**RECORD EXTRACTS**
- Opening Delimiter -

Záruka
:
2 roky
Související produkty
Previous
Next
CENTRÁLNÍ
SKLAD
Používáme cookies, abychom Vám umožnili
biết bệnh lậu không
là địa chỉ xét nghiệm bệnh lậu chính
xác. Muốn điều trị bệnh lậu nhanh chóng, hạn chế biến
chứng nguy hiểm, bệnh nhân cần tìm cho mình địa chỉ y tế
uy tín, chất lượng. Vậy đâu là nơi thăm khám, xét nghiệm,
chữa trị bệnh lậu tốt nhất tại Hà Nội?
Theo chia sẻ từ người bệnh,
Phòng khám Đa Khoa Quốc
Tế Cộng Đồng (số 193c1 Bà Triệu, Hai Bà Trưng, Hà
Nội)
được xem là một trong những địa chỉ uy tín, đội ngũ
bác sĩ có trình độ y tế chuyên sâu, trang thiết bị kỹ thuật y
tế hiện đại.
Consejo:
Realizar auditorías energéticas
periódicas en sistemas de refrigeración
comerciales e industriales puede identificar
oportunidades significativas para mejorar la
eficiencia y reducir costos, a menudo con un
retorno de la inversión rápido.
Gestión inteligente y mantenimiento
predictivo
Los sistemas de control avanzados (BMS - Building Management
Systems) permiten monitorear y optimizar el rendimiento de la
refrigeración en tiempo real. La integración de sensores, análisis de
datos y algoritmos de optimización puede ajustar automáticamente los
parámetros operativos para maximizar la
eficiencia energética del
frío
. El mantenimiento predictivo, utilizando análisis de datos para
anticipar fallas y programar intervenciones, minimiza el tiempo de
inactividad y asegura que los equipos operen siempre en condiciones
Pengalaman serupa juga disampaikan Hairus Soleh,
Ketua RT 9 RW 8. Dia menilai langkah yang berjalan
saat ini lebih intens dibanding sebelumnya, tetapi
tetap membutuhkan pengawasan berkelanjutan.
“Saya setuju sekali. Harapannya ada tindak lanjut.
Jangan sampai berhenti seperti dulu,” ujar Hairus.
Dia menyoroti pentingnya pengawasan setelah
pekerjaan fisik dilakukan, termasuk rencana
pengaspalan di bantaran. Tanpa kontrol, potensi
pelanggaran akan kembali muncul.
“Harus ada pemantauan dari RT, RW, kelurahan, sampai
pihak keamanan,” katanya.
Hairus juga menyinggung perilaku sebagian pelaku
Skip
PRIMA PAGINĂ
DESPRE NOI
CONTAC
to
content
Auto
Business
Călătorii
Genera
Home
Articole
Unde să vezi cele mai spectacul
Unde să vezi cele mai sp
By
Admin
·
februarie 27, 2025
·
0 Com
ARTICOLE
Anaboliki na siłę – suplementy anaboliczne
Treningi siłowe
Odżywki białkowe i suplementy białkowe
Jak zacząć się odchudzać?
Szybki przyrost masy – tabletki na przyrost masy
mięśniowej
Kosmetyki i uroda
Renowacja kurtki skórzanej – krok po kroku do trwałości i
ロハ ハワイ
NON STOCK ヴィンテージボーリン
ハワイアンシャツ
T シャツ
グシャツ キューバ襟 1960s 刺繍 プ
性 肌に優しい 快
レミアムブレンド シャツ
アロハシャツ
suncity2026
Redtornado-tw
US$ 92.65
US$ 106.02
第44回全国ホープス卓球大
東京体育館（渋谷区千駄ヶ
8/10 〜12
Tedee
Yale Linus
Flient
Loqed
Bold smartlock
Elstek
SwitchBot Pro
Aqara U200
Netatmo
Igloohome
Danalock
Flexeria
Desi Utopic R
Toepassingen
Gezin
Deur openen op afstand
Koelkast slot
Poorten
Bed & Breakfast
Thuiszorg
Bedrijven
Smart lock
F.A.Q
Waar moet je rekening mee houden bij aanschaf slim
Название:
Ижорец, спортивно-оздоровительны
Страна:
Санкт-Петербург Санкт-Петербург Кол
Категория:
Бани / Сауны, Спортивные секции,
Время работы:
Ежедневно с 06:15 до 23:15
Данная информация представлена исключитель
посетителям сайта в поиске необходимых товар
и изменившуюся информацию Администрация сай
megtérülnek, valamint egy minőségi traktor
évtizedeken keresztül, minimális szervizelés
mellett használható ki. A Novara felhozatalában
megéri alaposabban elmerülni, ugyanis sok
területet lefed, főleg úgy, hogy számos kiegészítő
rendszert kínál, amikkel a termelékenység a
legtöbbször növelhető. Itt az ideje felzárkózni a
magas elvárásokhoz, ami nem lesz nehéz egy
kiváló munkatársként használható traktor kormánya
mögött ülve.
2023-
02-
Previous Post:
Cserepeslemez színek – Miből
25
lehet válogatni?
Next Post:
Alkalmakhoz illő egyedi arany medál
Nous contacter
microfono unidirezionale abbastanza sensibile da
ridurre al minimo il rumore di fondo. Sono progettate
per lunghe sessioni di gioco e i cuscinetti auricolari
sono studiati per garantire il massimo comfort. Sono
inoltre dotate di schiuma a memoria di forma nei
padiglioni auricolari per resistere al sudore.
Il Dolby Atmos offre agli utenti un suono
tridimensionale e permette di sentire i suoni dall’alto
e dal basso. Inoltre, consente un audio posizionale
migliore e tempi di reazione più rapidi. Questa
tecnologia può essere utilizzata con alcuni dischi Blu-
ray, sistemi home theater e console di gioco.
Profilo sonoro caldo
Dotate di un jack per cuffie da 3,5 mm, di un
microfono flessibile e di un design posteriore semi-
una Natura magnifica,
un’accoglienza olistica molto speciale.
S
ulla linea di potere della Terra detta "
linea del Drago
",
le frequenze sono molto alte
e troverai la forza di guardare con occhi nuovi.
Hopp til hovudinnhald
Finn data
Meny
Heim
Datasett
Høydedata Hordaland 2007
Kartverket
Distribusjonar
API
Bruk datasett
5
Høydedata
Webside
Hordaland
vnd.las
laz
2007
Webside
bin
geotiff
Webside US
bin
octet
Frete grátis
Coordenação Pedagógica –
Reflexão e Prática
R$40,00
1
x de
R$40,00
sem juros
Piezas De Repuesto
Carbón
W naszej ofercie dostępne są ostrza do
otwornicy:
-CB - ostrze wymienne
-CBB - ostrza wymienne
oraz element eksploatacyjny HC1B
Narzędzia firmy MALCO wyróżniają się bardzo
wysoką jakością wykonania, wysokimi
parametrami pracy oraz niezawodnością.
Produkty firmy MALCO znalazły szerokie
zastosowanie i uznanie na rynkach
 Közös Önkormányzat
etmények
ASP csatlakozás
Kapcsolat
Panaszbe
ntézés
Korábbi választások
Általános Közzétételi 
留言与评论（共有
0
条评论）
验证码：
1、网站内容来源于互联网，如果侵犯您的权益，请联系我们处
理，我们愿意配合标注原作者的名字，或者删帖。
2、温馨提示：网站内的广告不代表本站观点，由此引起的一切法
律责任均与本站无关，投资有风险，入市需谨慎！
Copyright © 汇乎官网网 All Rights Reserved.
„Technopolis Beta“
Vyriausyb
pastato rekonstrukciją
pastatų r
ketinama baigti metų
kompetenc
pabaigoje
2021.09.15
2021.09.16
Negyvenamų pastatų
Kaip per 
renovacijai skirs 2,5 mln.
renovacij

- Closing Delimiter -

**DIRECTIONS FOR THIS TASK**
Set every entry down once more, exactly as written above.

**EXERCISE SOLUTION**
Záruka
:
2 roky
Související produkty
Previous
Next
CENTRÁLNÍ
SKLAD
Používáme cookies, abychom Vám umožnili
biết bệnh lậu không
là địa chỉ xét nghiệm bệnh lậu chính
xác. Muốn điều trị bệnh lậu nhanh chóng, hạn chế biến
chứng nguy hiểm, bệnh nhân cần tìm cho mình địa chỉ y tế
uy tín, chất lượng. Vậy đâu là nơi thăm khám, xét nghiệm,
chữa trị bệnh lậu tốt nhất tại Hà Nội?
Theo chia sẻ từ người bệnh,
Phòng khám Đa Khoa Quốc
Tế Cộng Đồng (số 193c1 Bà Triệu, Hai Bà Trưng, Hà
Nội)
được xem là một trong những địa chỉ uy tín, đội ngũ
bác sĩ có trình độ y tế chuyên sâu, trang thiết bị kỹ thuật y
tế hiện đại.
Consejo:
Realizar auditorías energéticas
periódicas en sistemas de refrigeración
comerciales e industriales puede identificar
oportunidades significativas para mejorar la
eficiencia y reducir costos, a menudo con un
retorno de la inversión rápido.
Gestión inteligente y mantenimiento
predictivo
Los sistemas de control avanzados (BMS - Building Management
Systems) permiten monitorear y optimizar el rendimiento de la
refrigeración en tiempo real. La integración de sensores, análisis de
datos y algoritmos de optimización puede ajustar automáticamente los
parámetros operativos para maximizar la
eficiencia energética del
frío
. El mantenimiento predictivo, utilizando análisis de datos para
anticipar fallas y programar intervenciones, minimiza el tiempo de
inactividad y asegura que los equipos operen siempre en condiciones
Pengalaman serupa juga disampaikan Hairus Soleh,
Ketua RT 9 RW 8. Dia menilai langkah yang berjalan
saat ini lebih intens dibanding sebelumnya, tetapi
tetap membutuhkan pengawasan berkelanjutan.
“Saya setuju sekali. Harapannya ada tindak lanjut.
Jangan sampai berhenti seperti dulu,” ujar Hairus.
Dia menyoroti pentingnya pengawasan setelah
pekerjaan fisik dilakukan, termasuk rencana
pengaspalan di bantaran. Tanpa kontrol, potensi
pelanggaran akan kembali muncul.
“Harus ada pemantauan dari RT, RW, kelurahan, sampai
pihak keamanan,” katanya.
Hairus juga menyinggung perilaku sebagian pelaku
Skip
PRIMA PAGINĂ
DESPRE NOI
CONTAC
to
content
Auto
Business
Călătorii
Genera
Home
Articole
Unde să vezi cele mai spectacul
Unde să vezi cele mai sp
By
Admin
·
februarie 27, 2025
·
0 Com
ARTICOLE
Anaboliki na siłę – suplementy anaboliczne
Treningi siłowe
Odżywki białkowe i suplementy białkowe
Jak zacząć się odchudzać?
Szybki przyrost masy – tabletki na przyrost masy
mięśniowej
Kosmetyki i uroda
Renowacja kurtki skórzanej – krok po kroku do trwałości i
ロハ ハワイ
NON STOCK ヴィンテージボーリン
ハワイアンシャツ
T シャツ
グシャツ キューバ襟 1960s 刺繍 プ
性 肌に優しい 快
レミアムブレンド シャツ
アロハシャツ
suncity2026
Redtornado-tw
US$ 92.65
US$ 106.02
第44回全国ホープス卓球大
東京体育館（渋谷区千駄ヶ
8/10 〜12
Tedee
Yale Linus
Flient
Loqed
Bold smartlock
Elstek
SwitchBot Pro
Aqara U200
Netatmo
Igloohome
Danalock
Flexeria
Desi Utopic R
Toepassingen
Gezin
Deur openen op afstand
Koelkast slot
Poorten
Bed & Breakfast
Thuiszorg
Bedrijven
Smart lock
F.A.Q
Waar moet je rekening mee houden bij aanschaf slim
Название:
Ижорец, спортивно-оздоровительны
Страна:
Санкт-Петербург Санкт-Петербург Кол
Категория:
Бани / Сауны, Спортивные секции,
Время работы:
Ежедневно с 06:15 до 23:15
Данная информация представлена исключитель
посетителям сайта в поиске необходимых товар
и изменившуюся информацию Администрация сай
megtérülnek, valamint egy minőségi traktor
évtizedeken keresztül, minimális szervizelés
mellett használható ki. A Novara felhozatalában
megéri alaposabban elmerülni, ugyanis sok
területet lefed, főleg úgy, hogy számos kiegészítő
rendszert kínál, amikkel a termelékenység a
legtöbbször növelhető. Itt az ideje felzárkózni a
magas elvárásokhoz, ami nem lesz nehéz egy
kiváló munkatársként használható traktor kormánya
mögött ülve.
2023-
02-
Previous Post:
Cserepeslemez színek – Miből
25
lehet válogatni?
Next Post:
Alkalmakhoz illő egyedi arany medál
Nous contacter
microfono unidirezionale abbastanza sensibile da
ridurre al minimo il rumore di fondo. Sono progettate
per lunghe sessioni di gioco e i cuscinetti auricolari
sono studiati per garantire il massimo comfort. Sono
inoltre dotate di schiuma a memoria di forma nei
padiglioni auricolari per resistere al sudore.
Il Dolby Atmos offre agli utenti un suono
tridimensionale e permette di sentire i suoni dall’alto
e dal basso. Inoltre, consente un audio posizionale
migliore e tempi di reazione più rapidi. Questa
tecnologia può essere utilizzata con alcuni dischi Blu-
ray, sistemi home theater e console di gioco.
Profilo sonoro caldo
Dotate di un jack per cuffie da 3,5 mm, di un
microfono flessibile e di un design posteriore semi-
una Natura magnifica,
un’accoglienza olistica molto speciale.
S
ulla linea di potere della Terra detta "
linea del Drago
",
le frequenze sono molto alte
e troverai la forza di guardare con occhi nuovi.
Hopp til hovudinnhald
Finn data
Meny
Heim
Datasett
Høydedata Hordaland 2007
Kartverket
Distribusjonar
API
Bruk datasett
5
Høydedata
Webside
Hordaland
vnd.las
laz
2007
Webside
bin
geotiff
Webside US
bin
octet
Frete grátis
Coordenação Pedagógica –
Reflexão e Prática
R$40,00
1
x de
R$40,00
sem juros
Piezas De Repuesto
Carbón
W naszej ofercie dostępne są ostrza do
otwornicy:
-CB - ostrze wymienne
-CBB - ostrza wymienne
oraz element eksploatacyjny HC1B
Narzędzia firmy MALCO wyróżniają się bardzo
wysoką jakością wykonania, wysokimi
parametrami pracy oraz niezawodnością.
Produkty firmy MALCO znalazły szerokie
zastosowanie i uznanie na rynkach
 Közös Önkormányzat
etmények
ASP csatlakozás
Kapcsolat
Panaszbe
ntézés
Korábbi választások
Általános Közzétételi 
留言与评论（共有
0
条评论）
验证码：
1、网站内容来源于互联网，如果侵犯您的权益，请联系我们处
理，我们愿意配合标注原作者的名字，或者删帖。
2、温馨提示：网站内的广告不代表本站观点，由此引起的一切法
律责任均与本站无关，投资有风险，入市需谨慎！
Copyright © 汇乎官网网 All Rights Reserved.
„Technopolis Beta“
Vyriausyb
pastato rekonstrukciją
pastatų r
ketinama baigti metų
kompetenc
pabaigoje
2021.09.15
2021.09.16
Negyvenamų pastatų
Kaip per 
renovacijai skirs 2,5 mln.
renovacij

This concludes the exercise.